> TEXT PASSAGE:
******************************
Hi Candi, thanks for the response. I'll certainly try this. I've been using B6 in the past, but wasn't very diligent in keeping up with it.
Seizures are under control, my last seizure was in 2003. My first seizure was about 10 years before that when I was 14. Good news is that it led to a CT scan and they discovered a brain tumor. Brain tumor was removed shortly afterwards, but I was instructed to stay on meds for the next 5 years.
Started with tegretol, but it turned me into a zombie. Quickly changed over to Dilantin, but found it made me "cognitively dull". After no seizures, I weaned myself off the medication in 1999, when I went away to University. Had a seizure in 2003, and went back on Dilantin.
I learned about Keppra and changed over about a year ago. I regained my "quick wit". Appear to be some side effects from what I'm seeing though.View Thread
I have these moments when I turn into a complete A-hole. I'm normally in a grumpy/surly mood, but for no reason that I can identify. I have good job, drive a nice car, have a big house and a really great wife. These moments are followed but a brief period of lucidity, where I feel somewhat guilty, confused, remorseful and in disbelief at how nasty I can be. Guilty because I start fights with my wife over the stupidest things (I think I'm looking for confrontation). Confused because my behavior is completely at odds at what I want to accomplish (example, I love my wife, but my behaviour is making her consider leaving me. She hasn't said this, but if I was in her shoes I would be thinking the same thing).
******************************
> WORK TASK A:
In the seizure post, what year did the writer have their last seizure?
> WORK TASK B:
List every feeling that the seizure post names for the brief period of lucidity.
> WORK TASK C:
Please write the next part of the seizure post, starting after its last sentence.

> DATASET EXCERPTS:
******************************
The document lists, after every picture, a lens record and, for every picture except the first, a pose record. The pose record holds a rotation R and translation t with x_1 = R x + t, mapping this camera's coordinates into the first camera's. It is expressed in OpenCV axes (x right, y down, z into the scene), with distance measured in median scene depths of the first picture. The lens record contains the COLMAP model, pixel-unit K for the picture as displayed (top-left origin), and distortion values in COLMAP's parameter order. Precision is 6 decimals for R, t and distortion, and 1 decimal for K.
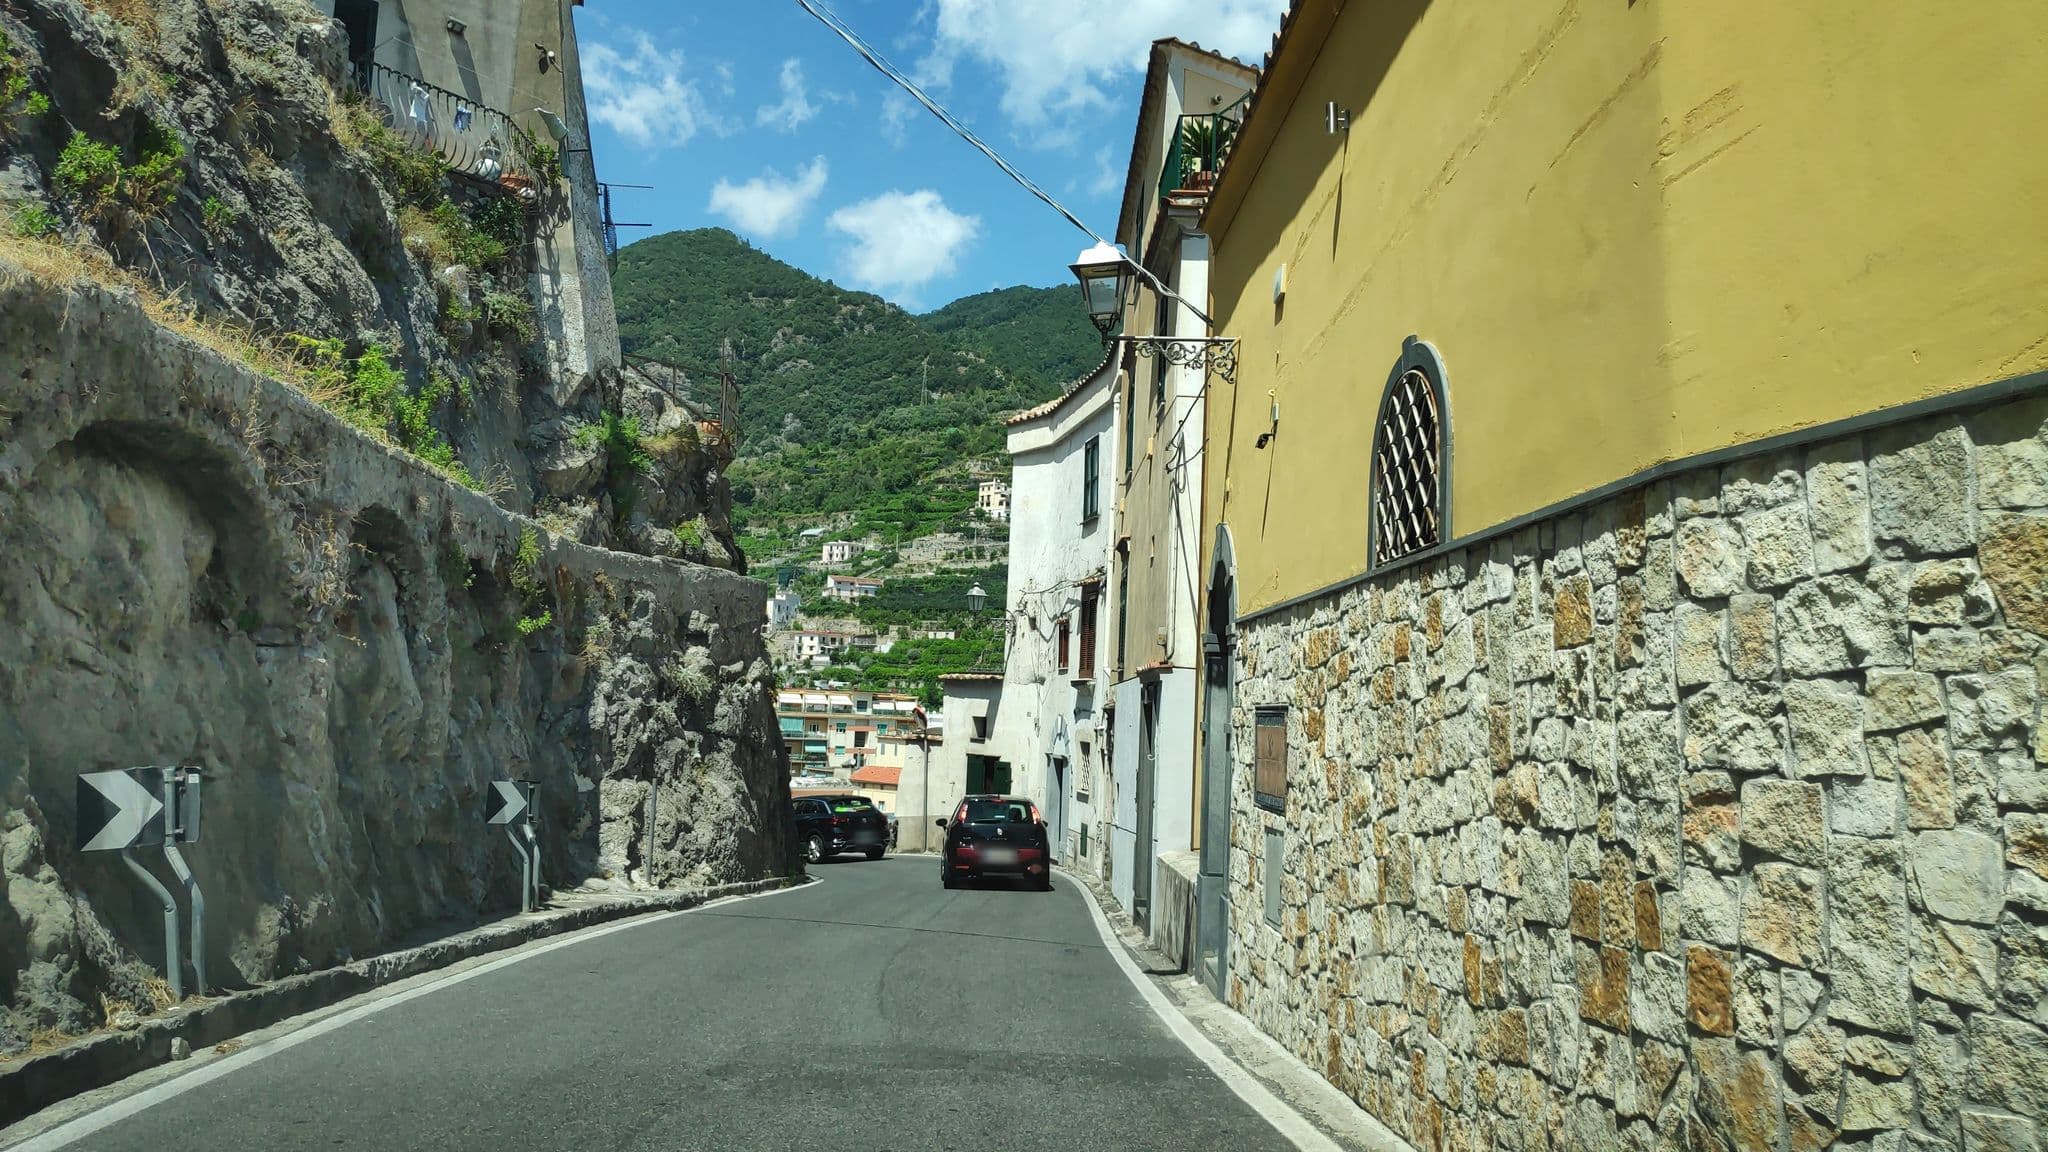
******************************
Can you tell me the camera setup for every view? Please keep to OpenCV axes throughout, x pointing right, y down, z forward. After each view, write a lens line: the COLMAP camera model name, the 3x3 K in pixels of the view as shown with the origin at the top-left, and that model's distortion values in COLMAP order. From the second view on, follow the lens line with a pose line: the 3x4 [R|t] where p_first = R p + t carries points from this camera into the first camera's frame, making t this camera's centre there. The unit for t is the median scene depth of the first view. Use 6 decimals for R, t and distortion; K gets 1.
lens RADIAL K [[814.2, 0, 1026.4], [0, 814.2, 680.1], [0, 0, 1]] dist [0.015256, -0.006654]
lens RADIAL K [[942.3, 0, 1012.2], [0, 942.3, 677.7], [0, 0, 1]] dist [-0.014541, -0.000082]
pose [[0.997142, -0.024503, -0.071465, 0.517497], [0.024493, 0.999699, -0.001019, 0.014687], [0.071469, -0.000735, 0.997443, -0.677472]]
******************************
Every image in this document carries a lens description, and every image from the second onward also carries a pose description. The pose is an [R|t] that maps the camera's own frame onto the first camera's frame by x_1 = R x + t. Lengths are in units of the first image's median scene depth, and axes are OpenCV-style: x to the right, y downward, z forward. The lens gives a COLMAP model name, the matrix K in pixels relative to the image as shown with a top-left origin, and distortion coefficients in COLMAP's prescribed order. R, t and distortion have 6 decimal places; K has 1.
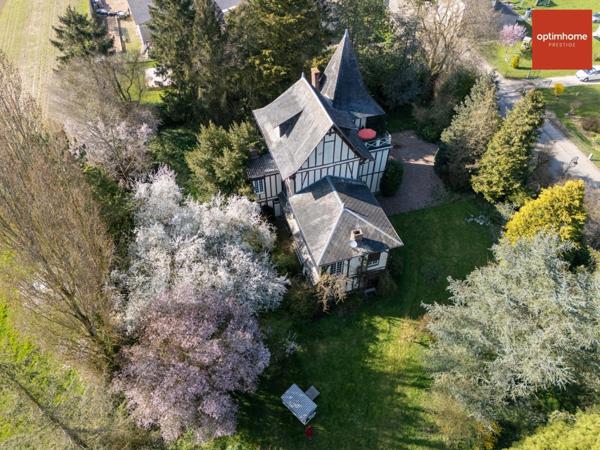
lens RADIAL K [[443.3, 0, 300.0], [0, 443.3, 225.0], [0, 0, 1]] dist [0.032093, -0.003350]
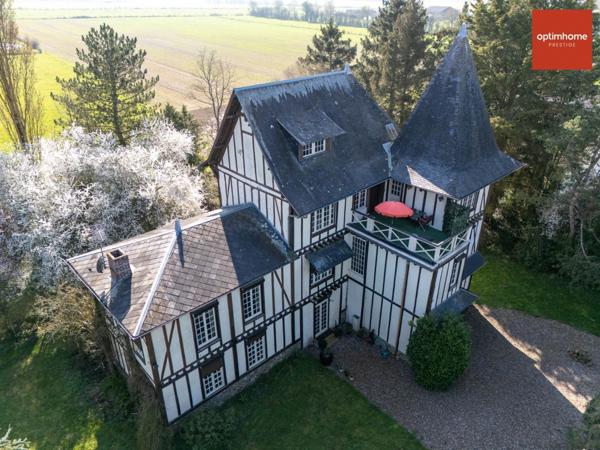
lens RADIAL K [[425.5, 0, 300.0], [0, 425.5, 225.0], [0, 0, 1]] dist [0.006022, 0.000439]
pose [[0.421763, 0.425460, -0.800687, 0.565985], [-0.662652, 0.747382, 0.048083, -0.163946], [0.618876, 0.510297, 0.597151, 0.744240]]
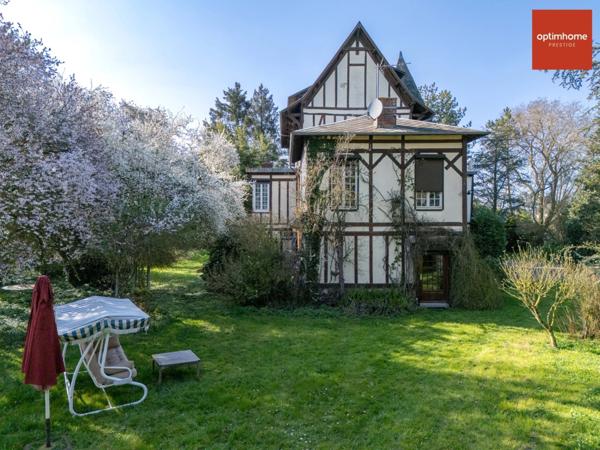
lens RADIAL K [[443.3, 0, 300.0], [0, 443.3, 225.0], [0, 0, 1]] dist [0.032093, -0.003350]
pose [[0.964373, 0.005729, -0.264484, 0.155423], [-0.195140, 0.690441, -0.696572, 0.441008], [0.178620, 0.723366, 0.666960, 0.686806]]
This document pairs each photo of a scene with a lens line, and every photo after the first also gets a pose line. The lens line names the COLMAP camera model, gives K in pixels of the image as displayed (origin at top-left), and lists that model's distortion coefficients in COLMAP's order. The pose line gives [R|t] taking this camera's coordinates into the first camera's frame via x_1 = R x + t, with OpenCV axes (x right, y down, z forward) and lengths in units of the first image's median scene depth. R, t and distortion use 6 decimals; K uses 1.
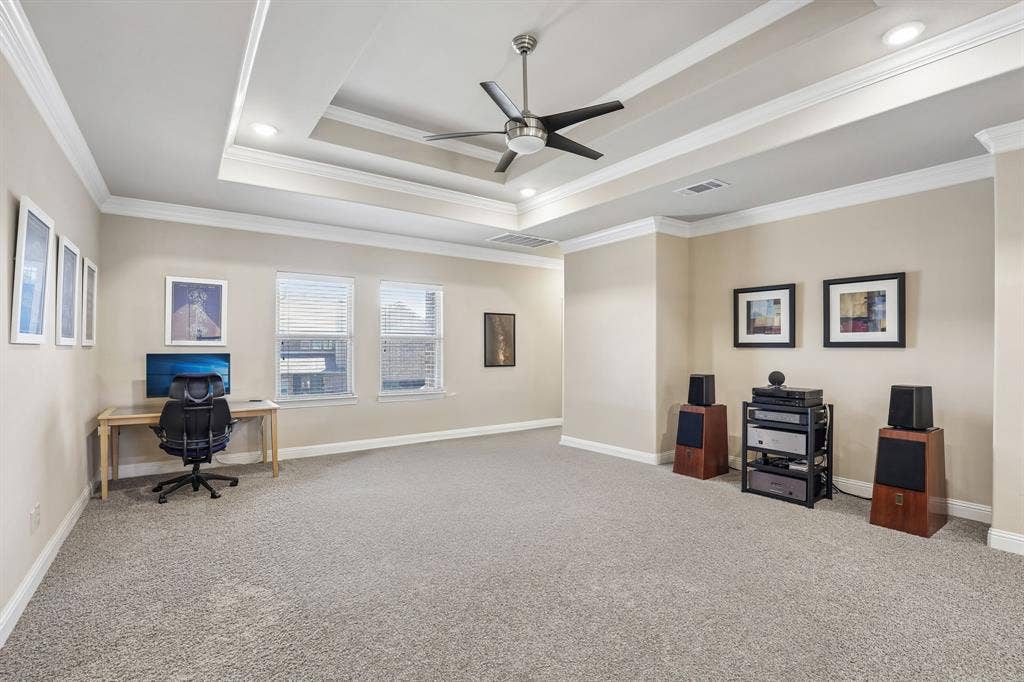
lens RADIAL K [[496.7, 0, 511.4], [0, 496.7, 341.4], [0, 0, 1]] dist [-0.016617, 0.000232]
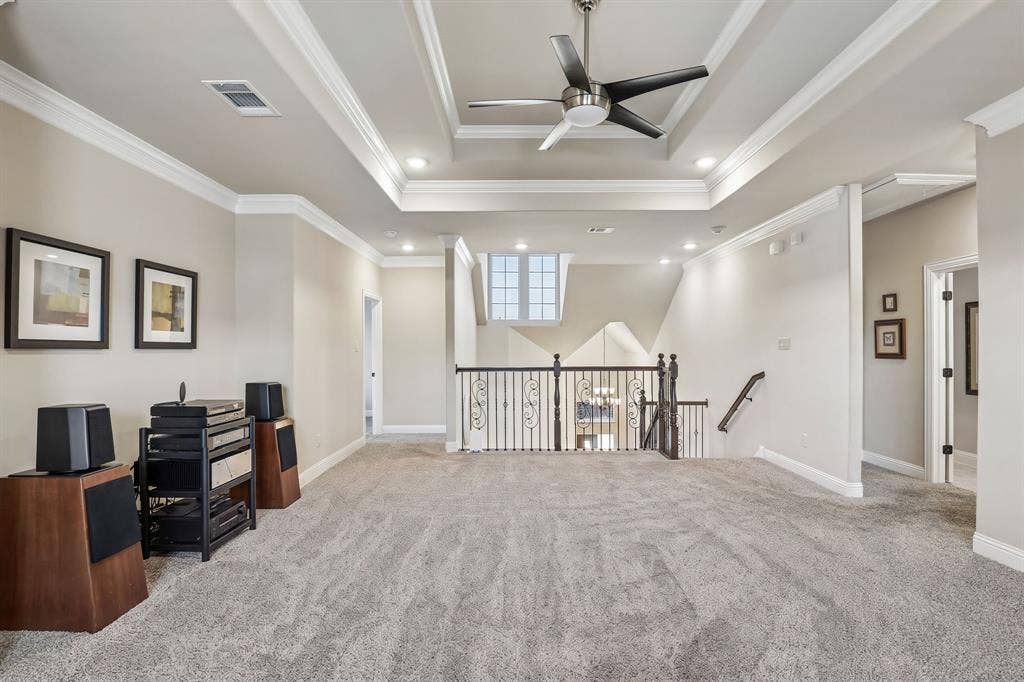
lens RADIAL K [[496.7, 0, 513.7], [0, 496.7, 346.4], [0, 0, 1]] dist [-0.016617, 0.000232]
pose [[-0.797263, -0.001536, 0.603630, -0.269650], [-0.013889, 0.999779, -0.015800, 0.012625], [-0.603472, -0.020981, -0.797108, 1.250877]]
******************************
> FINAL ANSWER A:
2003

> FINAL ANSWER B:
Guilty, confused, remorseful, and in disbelief

> FINAL ANSWER C:
I'm fairly introverted, so I've been moody in the past, but it usually just means I need time alone to recharge. At the risk of confusion "enhanced introversion" with KeppraRage, I wanted to send this out there to see if I can get any feedback.
Parents/friends/spouses seem really good about reaching out for help. But I haven't read many posts from people who are actually taking it. Perhaps it's because it's difficult to come to terms with this type of behaviour problem, because it means admitting that you have a behavior problem and that the rest of the world isn't stupid.
I'm hoping to catch the attention of someone who uses Keppra, introverted and confused about their extreme moodiness or behaviour.
It's tough to admit that maybe I'm just a jerk, but I haven't always been this way, and I don't want to go through life being this way. I'm accomplished professionally and academically, but I can't seem to control this moodiness.